Task objective:
Could you reproduce the lines below word for word, leaving the pictures out of your answer?

☆ ☆ ☆ ☆

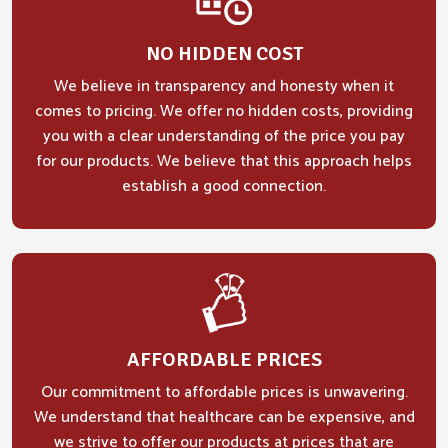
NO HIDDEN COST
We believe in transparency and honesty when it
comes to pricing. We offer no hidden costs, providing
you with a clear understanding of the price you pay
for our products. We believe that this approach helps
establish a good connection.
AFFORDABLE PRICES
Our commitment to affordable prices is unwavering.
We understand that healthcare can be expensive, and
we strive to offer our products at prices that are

☆ ☆ ☆ ☆

Task answer:
NO HIDDEN COST
We believe in transparency and honesty when it
comes to pricing. We offer no hidden costs, providing
you with a clear understanding of the price you pay
for our products. We believe that this approach helps
establish a good connection.
AFFORDABLE PRICES
Our commitment to affordable prices is unwavering.
We understand that healthcare can be expensive, and
we strive to offer our products at prices that are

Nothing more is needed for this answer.